David Goldston, legislative director for Rep. Sherwood Boehlert (R.-N.Y.) one of the authors, said, "Someone meant to obliterate the act, and they did."

He said it was unclear whether the weakening of the law only applied to the Defense Department or was designed to impact all federal agencies, as it has been interpreted.

It is possible that the Defense Department did not want to do the necessary paperwork to show compliance, he said.

Goldston said Boehlert is interested in reinstating the deleted sections of the act, and his office was trying to figure out how.

"You can't just repeal the repeal," he said.

Also interested in putting the rules back in place is Duncan Farrell, general manager of the Society of Travel Agents in Government (STAG), who said the act assured federal travelers "a safe travel experience."

He said weakening of the law causes concerns for STAG because it opens liability questions for agents who book government travel.

Farrell said the law produced satisfactory results in terms of compliance.

He cited a 1995 survey by the GAO that found compliance was higher than required by the law.

Seventy-six of 96 federal departments responded to the survey, and an average of 83.3% showed compliance.

Farrell said that if accounting for compliance is an issue, reporting by both hotels and government agencies can be accomplished by using automated systems.
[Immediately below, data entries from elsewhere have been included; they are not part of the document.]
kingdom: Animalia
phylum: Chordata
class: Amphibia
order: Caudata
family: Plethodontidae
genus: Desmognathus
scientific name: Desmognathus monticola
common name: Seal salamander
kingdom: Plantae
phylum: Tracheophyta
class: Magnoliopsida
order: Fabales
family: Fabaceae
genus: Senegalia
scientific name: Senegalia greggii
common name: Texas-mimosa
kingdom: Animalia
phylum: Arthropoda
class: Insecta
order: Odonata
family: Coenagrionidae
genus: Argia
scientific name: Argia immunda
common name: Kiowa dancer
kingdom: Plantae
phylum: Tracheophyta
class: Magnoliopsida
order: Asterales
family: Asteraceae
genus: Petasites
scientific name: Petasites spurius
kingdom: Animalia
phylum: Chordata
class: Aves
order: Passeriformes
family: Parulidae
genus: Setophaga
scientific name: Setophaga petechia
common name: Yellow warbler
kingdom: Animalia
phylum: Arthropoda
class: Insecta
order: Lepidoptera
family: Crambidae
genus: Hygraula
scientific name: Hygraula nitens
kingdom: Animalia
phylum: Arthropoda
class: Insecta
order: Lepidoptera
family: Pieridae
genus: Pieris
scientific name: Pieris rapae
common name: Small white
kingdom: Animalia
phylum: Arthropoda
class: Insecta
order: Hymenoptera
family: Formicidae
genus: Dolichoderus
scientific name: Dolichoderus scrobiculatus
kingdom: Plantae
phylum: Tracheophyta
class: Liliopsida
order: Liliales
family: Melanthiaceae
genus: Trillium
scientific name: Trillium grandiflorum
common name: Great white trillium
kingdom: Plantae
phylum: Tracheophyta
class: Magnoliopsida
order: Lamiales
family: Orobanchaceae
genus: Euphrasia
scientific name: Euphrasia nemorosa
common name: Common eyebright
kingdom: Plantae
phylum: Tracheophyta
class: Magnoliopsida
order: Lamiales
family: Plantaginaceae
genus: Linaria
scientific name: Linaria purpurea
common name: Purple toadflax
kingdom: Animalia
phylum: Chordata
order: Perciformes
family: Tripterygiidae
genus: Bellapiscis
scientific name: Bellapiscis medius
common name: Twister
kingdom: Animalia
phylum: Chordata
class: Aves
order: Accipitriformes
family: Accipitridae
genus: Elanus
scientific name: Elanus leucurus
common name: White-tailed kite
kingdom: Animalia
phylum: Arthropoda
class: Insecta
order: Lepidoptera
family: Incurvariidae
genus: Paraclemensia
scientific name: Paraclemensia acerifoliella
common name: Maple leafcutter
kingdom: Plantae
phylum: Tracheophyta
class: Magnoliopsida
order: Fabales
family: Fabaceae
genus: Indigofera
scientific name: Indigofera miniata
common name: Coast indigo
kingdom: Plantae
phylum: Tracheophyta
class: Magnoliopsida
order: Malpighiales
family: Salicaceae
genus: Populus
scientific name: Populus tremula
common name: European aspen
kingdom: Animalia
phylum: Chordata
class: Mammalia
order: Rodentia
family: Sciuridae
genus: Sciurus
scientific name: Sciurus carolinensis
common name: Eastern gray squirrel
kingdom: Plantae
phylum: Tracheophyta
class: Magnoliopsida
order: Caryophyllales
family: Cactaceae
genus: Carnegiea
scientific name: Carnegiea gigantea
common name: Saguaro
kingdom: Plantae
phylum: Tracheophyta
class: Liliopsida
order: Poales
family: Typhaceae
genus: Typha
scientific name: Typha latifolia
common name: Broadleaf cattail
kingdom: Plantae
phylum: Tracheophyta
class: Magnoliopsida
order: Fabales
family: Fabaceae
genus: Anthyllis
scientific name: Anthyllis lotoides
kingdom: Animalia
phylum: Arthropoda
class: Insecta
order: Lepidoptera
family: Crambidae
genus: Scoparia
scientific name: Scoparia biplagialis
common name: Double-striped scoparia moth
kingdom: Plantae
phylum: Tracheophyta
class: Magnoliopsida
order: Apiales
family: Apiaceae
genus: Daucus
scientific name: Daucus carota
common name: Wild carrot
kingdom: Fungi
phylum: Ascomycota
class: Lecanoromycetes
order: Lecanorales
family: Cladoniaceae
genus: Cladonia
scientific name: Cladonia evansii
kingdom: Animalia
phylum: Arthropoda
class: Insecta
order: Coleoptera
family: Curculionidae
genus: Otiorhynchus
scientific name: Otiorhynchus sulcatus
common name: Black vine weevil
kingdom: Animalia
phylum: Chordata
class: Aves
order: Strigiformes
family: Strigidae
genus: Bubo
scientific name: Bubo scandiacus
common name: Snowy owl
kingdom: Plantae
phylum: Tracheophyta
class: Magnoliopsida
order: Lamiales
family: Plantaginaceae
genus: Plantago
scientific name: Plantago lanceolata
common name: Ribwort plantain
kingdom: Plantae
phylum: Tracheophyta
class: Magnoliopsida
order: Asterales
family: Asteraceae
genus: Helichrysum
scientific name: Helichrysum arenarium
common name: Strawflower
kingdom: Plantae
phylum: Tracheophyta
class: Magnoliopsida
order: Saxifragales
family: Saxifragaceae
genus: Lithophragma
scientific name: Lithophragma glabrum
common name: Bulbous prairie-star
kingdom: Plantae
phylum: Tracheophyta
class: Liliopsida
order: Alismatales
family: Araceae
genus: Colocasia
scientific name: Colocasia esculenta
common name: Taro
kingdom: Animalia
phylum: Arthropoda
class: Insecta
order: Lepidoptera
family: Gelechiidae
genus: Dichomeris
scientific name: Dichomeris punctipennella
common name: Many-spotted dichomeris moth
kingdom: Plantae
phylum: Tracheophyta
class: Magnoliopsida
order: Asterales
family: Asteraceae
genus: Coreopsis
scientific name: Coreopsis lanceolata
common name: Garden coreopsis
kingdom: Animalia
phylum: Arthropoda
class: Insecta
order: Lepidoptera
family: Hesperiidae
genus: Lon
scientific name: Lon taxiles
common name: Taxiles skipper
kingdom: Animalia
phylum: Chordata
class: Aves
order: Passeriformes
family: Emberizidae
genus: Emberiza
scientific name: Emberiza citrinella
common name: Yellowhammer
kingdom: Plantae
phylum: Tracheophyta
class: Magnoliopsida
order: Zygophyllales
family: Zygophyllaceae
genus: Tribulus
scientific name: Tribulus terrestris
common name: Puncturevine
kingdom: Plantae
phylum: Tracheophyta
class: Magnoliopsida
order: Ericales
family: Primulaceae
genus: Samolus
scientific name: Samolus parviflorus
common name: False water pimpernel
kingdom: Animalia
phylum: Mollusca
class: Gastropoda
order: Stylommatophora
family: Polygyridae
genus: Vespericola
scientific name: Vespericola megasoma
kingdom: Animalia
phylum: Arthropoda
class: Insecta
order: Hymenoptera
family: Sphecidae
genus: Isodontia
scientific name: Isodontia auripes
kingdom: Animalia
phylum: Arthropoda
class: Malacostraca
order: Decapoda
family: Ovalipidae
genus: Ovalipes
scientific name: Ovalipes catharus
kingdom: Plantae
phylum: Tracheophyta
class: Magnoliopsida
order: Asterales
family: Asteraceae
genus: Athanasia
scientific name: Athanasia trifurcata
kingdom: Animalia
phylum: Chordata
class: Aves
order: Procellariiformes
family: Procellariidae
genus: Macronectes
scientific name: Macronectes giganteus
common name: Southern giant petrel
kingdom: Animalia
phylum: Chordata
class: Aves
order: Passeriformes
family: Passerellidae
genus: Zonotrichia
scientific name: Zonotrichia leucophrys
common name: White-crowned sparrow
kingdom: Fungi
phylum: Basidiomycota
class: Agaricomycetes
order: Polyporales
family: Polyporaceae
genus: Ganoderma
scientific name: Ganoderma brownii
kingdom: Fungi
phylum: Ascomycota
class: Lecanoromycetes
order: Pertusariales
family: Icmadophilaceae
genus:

But stopping the program outright is not the answer.

"Our concern is that any lapse in the process may make it difficult to play catch-up," Farrell said.

The change in the law does not appear to impact another aspect of the Fire Safety Act that requires government agencies to hold all meetings, conventions and training sessions at properties that meet the fire safety requirements, officials said.

Nor, according to the USFA, does it impact a requirement that state fire marshals report to the USFA on complying properties.

The agency still is required to keep a master list of the information reported by states, Bathurst said.